One of the best gifts I received over the holidays was an introduction to this kale salad. I spotted it in the deli case when I was shopping at my local natural foods store a couple of days after Christmas and bought a quarter pound on a whim.
It was an instant hit. My family and I began nibbling on little bits of sesame seed flecked Kale right out of the carton as soon as we got home and it never made it to the dinner table.
With all the crunchy textures and savory Asian flavors, the dish reminded me of the seaweed salad I always order at sushi bars. Most of the ingredients were readily identified–raw kale, red onion, sunflower sprouts and a trio of pumpkin, sunflower and sesame seeds. I wasn’t sure about the dressing, though. It tasted a lot like soy sauce, yet not quite.
After New Year’s, I contacted Naomi Dresser at New Leaf Community Markets, a small chain of natural foods grocers in the Santa Cruz area. The Coastal Kale Salad is one of the store’s favorites, Dresser said, and she was happy to share the ingredients. But New Leaf does not give out recipes.

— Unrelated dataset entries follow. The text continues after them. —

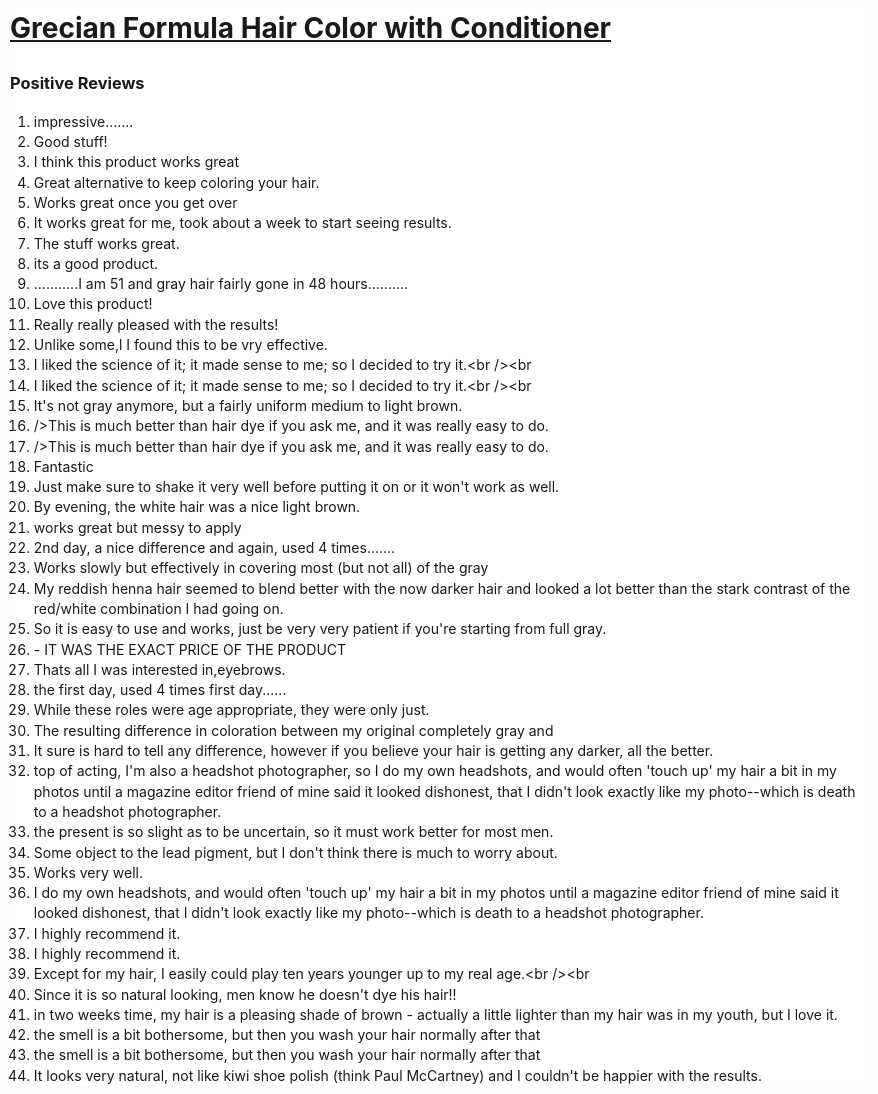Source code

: # [Grecian Formula Hair Color with Conditioner](https://products.checkmycream.com/products/grecian-formula-hair-color-with-conditioner.html)

### Positive Reviews

<ol>
      <li>impressive.......</li>
      <li>Good stuff!  </li>
      <li>I think this product works great</li>
      <li>Great alternative to keep coloring your hair.</li>
      <li>Works great once you get over</li>
      <li>It works great for me, took about a week to start seeing results.</li>
      <li>The stuff works great.</li>
      <li>its a good product.  </li>
      <li>...........I am 51 and gray hair fairly gone in 48 hours..........</li>
      <li>Love this product!</li>
      <li>Really really pleased with the results!  </li>
      <li>Unlike some,l I found this to be vry effective.</li>
      <li>I liked the science of it; it made sense to me; so I decided to try it.&lt;br /&gt;&lt;br</li>
      <li>I liked the science of it; it made sense to me; so I decided to try it.&lt;br /&gt;&lt;br</li>
      <li>It&#x27;s not gray anymore, but a fairly uniform medium to light brown.  </li>
      <li>/&gt;This is much better than hair dye if you ask me, and it was really easy to do.  </li>
      <li>/&gt;This is much better than hair dye if you ask me, and it was really easy to do.  </li>
      <li>Fantastic</li>
      <li>Just make sure to shake it very well before putting it on or it won&#x27;t work as well.</li>
      <li>By evening, the white hair was a nice light brown.  </li>
      <li>works great but messy to apply</li>
      <li>2nd day, a nice difference and again, used 4 times.......</li>
      <li>Works slowly but effectively in covering most (but not all) of the gray</li>
      <li>My reddish henna hair seemed to blend better with the now darker hair and looked a lot better than the stark contrast of the red/white combination I had going on.  </li>
      <li>So it is easy to use and works, just be very very patient if you&#x27;re starting from full gray.</li>
      <li>- IT WAS THE EXACT PRICE OF THE PRODUCT</li>
      <li>Thats all I was interested in,eyebrows.</li>
      <li>the first day, used 4 times first day......</li>
      <li>While these roles were age appropriate, they were only just.  </li>
      <li>The resulting difference in coloration between my original completely gray and</li>
      <li>It sure is hard to tell any difference, however if you believe your hair is getting any darker, all the better.</li>
      <li>top of acting, I&#x27;m also a headshot photographer, so I do my own headshots, and would often &#x27;touch up&#x27; my hair a bit in my photos until a magazine editor friend of mine said it looked dishonest, that I didn&#x27;t look exactly like my photo--which is death to a headshot photographer.  </li>
      <li>the present is so slight as to be uncertain, so it must work better for most men.  </li>
      <li>Some object to the lead pigment, but I don&#x27;t think there is much to worry about.</li>
      <li>Works very well.</li>
      <li>I do my own headshots, and would often &#x27;touch up&#x27; my hair a bit in my photos until a magazine editor friend of mine said it looked dishonest, that I didn&#x27;t look exactly like my photo--which is death to a headshot photographer.  </li>
      <li>I highly recommend it.</li>
      <li>I highly recommend it.</li>
      <li>Except for my hair, I easily could play ten years younger up to my real age.&lt;br /&gt;&lt;br</li>
      <li>Since it is so natural looking, men know he doesn&#x27;t dye his hair!!  </li>
      <li>in two weeks time, my hair is a pleasing shade of brown - actually a little lighter than my hair was in my youth, but I love it.</li>
      <li>the smell is a bit bothersome, but then you wash your hair normally after that</li>
      <li>the smell is a bit bothersome, but then you wash your hair normally after that</li>
      <li>It looks very natural, not like kiwi shoe polish (think Paul McCartney) and I couldn&#x27;t be happier with the results.</li>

A web search, however, brought up several mentions of a kale salad with very similar ingredients in “Esalen Cookbook,” by Charlie Cascio (Gibbs Smith, 2006). I used that recipe as a guide for some of the proportions in mine.
The mystery ingredient turns out to be Bragg’s Liquid Amino, a soybean based condiment long favored by health food advocates. I don’t have any on my shelves, so I’ve used tamari, a mellow cousin of soy sauce that is derived from miso paste. Its salty, savory character gets a lift from the lemon juice and olive oil in the vinaigrette.
Although any variety of kale would work in this salad, I like it best with Tuscan kale, known as cavolo nero in Italy. The leaves are more tender and the flavor a little more mellow than ordinary curly kale.
They’re also easier to handle. You just fold each leaf lengthwise and strip it from the center stem. Stack the leaves in thick bunches and slice them crosswise into narrow ribbons, which tenderize more quickly in the lemony dressing. To speed up the tenderizing process, you also can squeeze and massage the leaves vigorously for a couple of minutes after pouring on the dressing.
Or just let the dressed leaves stand for half an hour or so before serving. Unlike most salads, this is better when it’s made ahead of time. The leaves get softer but don’t wilt. So it’s even good after a night in the refrigerator.
Kale salad is going to be a regular on my dinner menus this winter.
Serves 4 generously
1/4 cup raw pumpkin seeds
1/4 cup raw sesame seeds
1 large bunch fresh kale (about 1 pound), rinsed and dried
1 small or 1/2 medium red onion (about 8 ounces)
1 cup sunflower sprouts
3 tablespoons tamari
3 tablespoons lemon juice
3 tablespoons extra virgin olive oilIn a small, heavy skillet, toast each type of seed separately over medium heat just until they are lightly browned and fragrant. Combine toasted seeds in a small bowl and set aside until cooled.Strip kale leaves from their tough stems and slice crosswise into fine ribbons about 1/4-inch thick. Place greens in a large bowl.
Cut red onion in half lengthwise and slice as thinly as possible into half moons. Set aside.
In a small bowl, whisk together tamari and lemon juice, then add oil in a slow stream, whisking steadily as you go. Pour dressing over kale and massage into greens with your hands. Add onions, sunflower sprouts and seeds and toss again.
Let salad rest for at least half an hour before serving. The greens will soften as they marinate.
Salad will be even better the next day.